Seb Coe. Seb is a friend and I'm lucky enough to have had lunch and dinner with him many, many times. He is always excellent company.

Which Yorkshire stage or screen star (past or present) would you like to take for lunch?

Robert Hardy. I know he's not from Yorkshire, but he is so closely associated with the Dales because of his role in All Creatures Great and Small and loves the county so much that we would have a wonderful time swapping stories.

If you had to name your Yorkshire hidden gem, what would it be?

The Forbidden Corner near Middleham. It's a special spot that's impossible to describe. Truly a unique place to visit.

What do you think gives Yorkshire its unique identity?

A strong sense of independence – which makes a Welsh girl feel instantly

at home!

Do you follow sport in the county, and if so what?

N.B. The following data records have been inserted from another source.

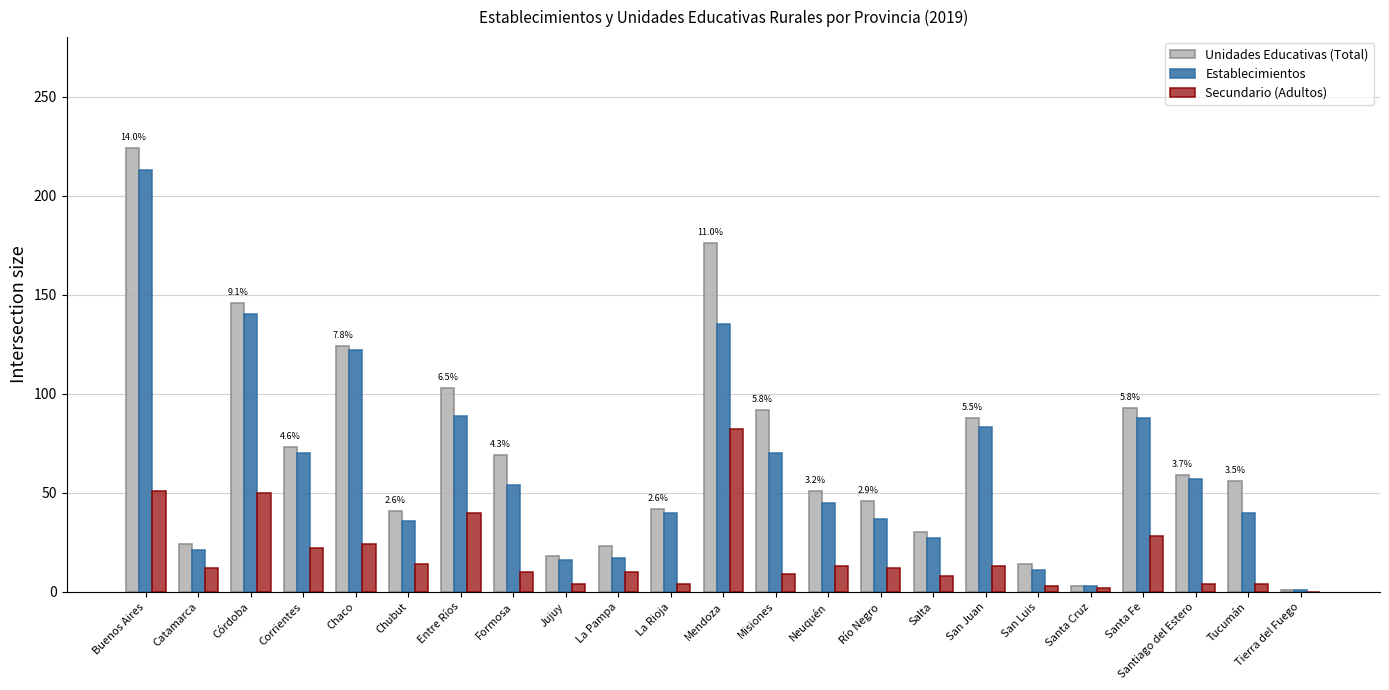

Are the bars grouped side by side (vs. stacked)?

Yes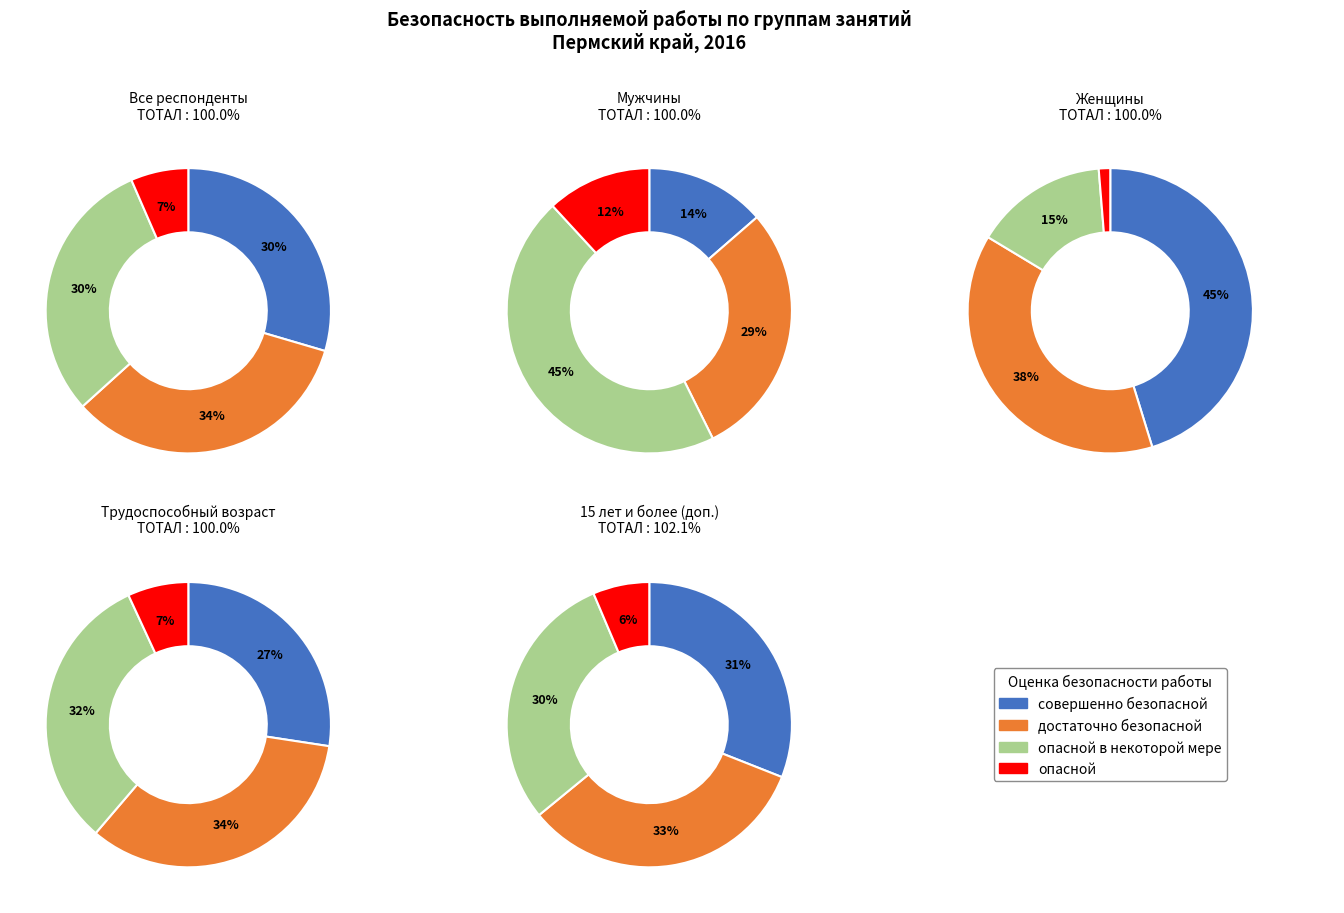

Combined, do опасной в некоторой мере and опасной account for over 50%?

No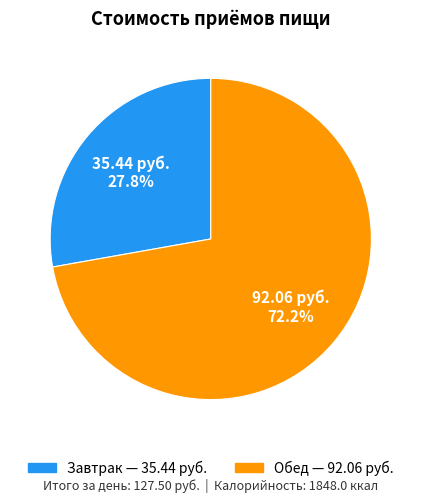

To the nearest percent, what is the average slice percentage?

50%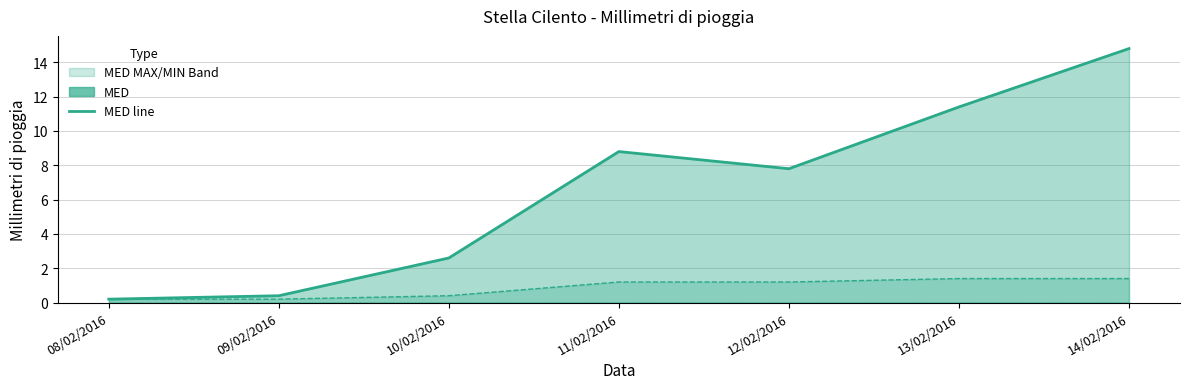

What is the spread (max minus min) of values at 11/02/2016?

8.8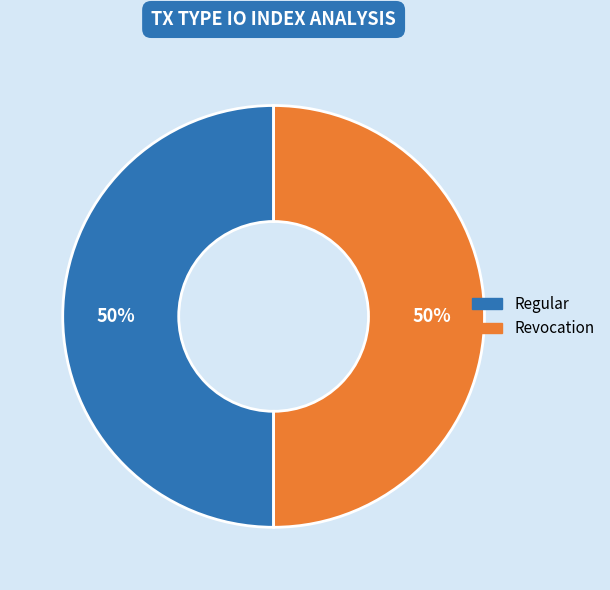

Combined, do Revocation and Regular account for over 50%?

Yes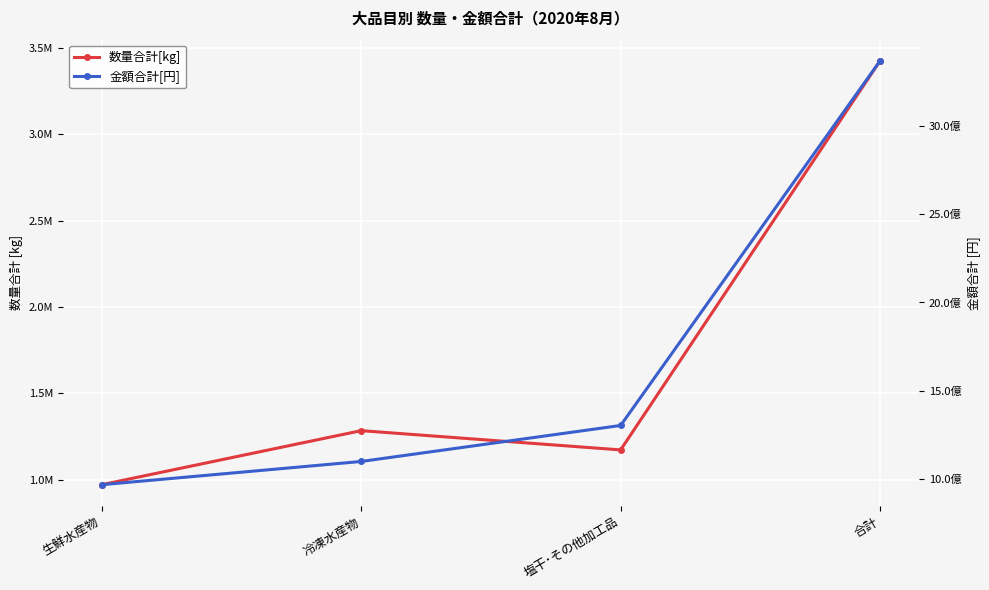

What is the difference between the second highest and second lowest values in the 数量合計[kg] series?

111516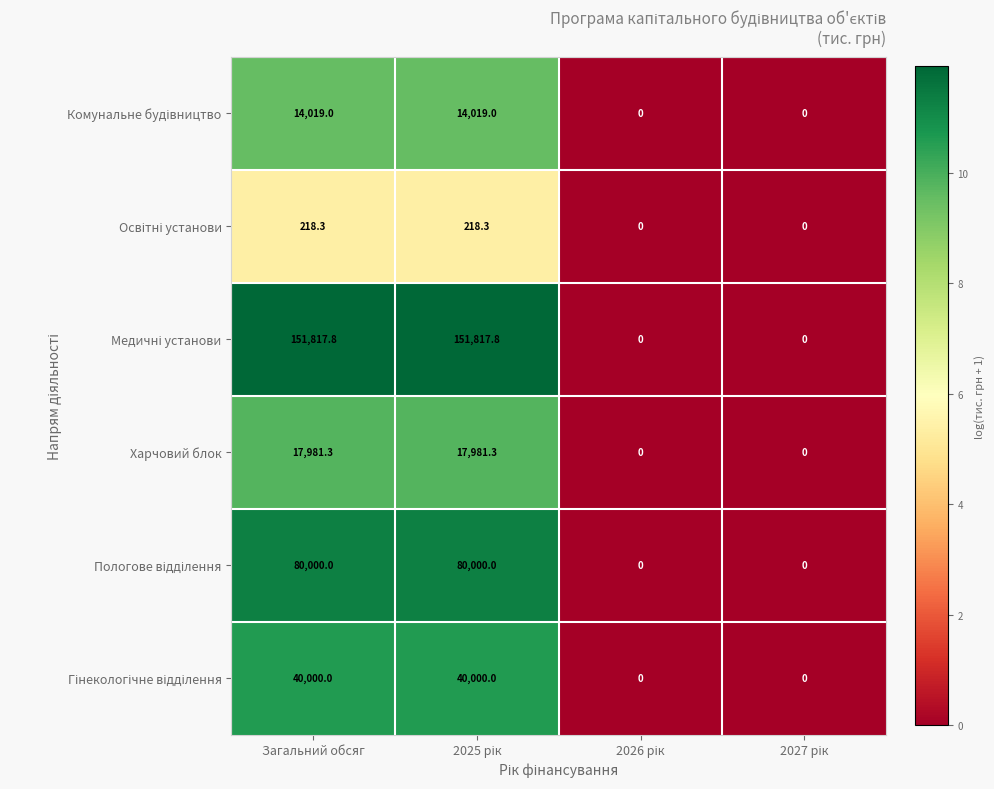

What is the highest value of the Харчовий блок series?

17981.3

I swapped my allegiance in cricket from Glamorgan to Yorkshire when I got married – in return, William continues to support Wales at rugby (he was Secretary of State for Wales when we got engaged) so there are no arguments at home.

What about Yorkshire's cultural life?I'm a huge fan of Opera North and also a supporter of the Georgian Theatre in Richmond.

Do you have a favourite restaurant or pub?

The Station in Richmond is great, and on our doorstep, and we always look forward to a night out at the Blue Lion at East Witton.

Do you have a favourite food shop?

That would have to be Lewis & Cooper at Northallerton.

How do you think Yorkshire has changed in the time you've known it? Are those changes for the better?

I'm glad to say it hasn't changed at all – and long may it stay just as it is!

Who is the Yorkshire man or woman you most admire?

Current MPs excepted, of course! It would have to be William Wilberforce who championed the abolition of the slave trade through Parliament 200 years ago. He was a true visionary.

How has Yorkshire influenced your work?

I wrote the majority of my book in Yorkshire and never failed to be inspired by the view from the window of my study at home.

Name your favourite Yorkshire artist.

That would have to be the artist Mackenzie Thorpe, especially his

sheep portraits.

The Pain and the Privilege by Ffion Hague, 25, published by HarperCollins.